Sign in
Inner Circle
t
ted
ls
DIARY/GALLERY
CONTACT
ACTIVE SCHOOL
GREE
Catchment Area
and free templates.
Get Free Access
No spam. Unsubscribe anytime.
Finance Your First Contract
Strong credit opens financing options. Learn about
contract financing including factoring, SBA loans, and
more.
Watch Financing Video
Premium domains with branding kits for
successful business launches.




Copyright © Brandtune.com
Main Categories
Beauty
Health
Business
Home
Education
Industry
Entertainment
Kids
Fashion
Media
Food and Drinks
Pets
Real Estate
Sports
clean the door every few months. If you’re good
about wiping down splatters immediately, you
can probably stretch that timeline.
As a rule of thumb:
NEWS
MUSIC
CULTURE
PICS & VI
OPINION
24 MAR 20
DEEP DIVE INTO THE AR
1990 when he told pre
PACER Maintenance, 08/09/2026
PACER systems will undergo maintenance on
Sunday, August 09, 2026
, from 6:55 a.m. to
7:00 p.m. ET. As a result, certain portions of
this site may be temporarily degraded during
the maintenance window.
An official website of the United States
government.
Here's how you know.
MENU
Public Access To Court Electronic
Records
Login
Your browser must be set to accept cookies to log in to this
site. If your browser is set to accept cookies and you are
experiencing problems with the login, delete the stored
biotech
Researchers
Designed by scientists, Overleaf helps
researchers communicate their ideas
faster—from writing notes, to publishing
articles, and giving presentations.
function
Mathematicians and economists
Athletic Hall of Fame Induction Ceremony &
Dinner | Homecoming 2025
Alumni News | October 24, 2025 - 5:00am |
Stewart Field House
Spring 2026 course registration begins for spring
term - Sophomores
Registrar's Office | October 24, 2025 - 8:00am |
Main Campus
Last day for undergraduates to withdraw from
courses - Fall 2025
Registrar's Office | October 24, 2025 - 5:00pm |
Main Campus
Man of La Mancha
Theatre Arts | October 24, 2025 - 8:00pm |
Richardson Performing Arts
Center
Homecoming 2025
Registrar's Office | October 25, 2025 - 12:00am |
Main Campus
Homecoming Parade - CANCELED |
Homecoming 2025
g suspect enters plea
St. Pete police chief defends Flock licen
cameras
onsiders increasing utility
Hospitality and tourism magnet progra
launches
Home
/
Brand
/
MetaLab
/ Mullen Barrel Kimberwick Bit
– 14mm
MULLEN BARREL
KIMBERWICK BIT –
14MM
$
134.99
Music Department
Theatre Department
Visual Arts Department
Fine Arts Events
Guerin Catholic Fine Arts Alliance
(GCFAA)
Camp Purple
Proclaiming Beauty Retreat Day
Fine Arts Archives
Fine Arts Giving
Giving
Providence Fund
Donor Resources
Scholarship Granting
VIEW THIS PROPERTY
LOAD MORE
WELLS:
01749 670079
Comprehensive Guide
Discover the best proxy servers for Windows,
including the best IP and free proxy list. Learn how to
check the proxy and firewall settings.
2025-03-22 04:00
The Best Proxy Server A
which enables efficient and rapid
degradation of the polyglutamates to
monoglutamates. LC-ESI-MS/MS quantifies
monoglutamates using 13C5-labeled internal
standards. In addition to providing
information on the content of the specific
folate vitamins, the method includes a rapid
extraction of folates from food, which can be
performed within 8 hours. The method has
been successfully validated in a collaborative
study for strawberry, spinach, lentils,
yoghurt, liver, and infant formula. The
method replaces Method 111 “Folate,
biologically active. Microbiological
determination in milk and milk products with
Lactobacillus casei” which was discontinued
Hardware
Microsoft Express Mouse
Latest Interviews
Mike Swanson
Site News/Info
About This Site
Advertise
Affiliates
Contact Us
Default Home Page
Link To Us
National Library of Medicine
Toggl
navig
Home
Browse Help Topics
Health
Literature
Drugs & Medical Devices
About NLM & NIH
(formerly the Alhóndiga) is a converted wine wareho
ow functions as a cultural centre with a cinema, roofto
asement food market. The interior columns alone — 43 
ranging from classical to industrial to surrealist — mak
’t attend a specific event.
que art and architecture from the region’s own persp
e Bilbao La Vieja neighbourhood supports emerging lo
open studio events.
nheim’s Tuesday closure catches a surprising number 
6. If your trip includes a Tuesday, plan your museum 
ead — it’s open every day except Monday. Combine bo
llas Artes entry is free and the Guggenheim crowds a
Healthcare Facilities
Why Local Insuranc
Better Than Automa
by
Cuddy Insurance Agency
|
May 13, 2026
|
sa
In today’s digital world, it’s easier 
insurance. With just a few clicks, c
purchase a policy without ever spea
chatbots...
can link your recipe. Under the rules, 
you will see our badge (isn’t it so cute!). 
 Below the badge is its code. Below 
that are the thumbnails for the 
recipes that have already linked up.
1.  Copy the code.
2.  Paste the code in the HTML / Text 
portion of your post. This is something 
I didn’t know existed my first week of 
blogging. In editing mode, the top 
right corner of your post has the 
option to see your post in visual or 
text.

### Your objective
Reproduce the material verbatim, starting with its first line and continuing through the line that contains "6:55 a.m. to", including both of those lines.

### The completed task
Sign in
Inner Circle
t
ted
ls
DIARY/GALLERY
CONTACT
ACTIVE SCHOOL
GREE
Catchment Area
and free templates.
Get Free Access
No spam. Unsubscribe anytime.
Finance Your First Contract
Strong credit opens financing options. Learn about
contract financing including factoring, SBA loans, and
more.
Watch Financing Video
Premium domains with branding kits for
successful business launches.




Copyright © Brandtune.com
Main Categories
Beauty
Health
Business
Home
Education
Industry
Entertainment
Kids
Fashion
Media
Food and Drinks
Pets
Real Estate
Sports
clean the door every few months. If you’re good
about wiping down splatters immediately, you
can probably stretch that timeline.
As a rule of thumb:
NEWS
MUSIC
CULTURE
PICS & VI
OPINION
24 MAR 20
DEEP DIVE INTO THE AR
1990 when he told pre
PACER Maintenance, 08/09/2026
PACER systems will undergo maintenance on
Sunday, August 09, 2026
, from 6:55 a.m. to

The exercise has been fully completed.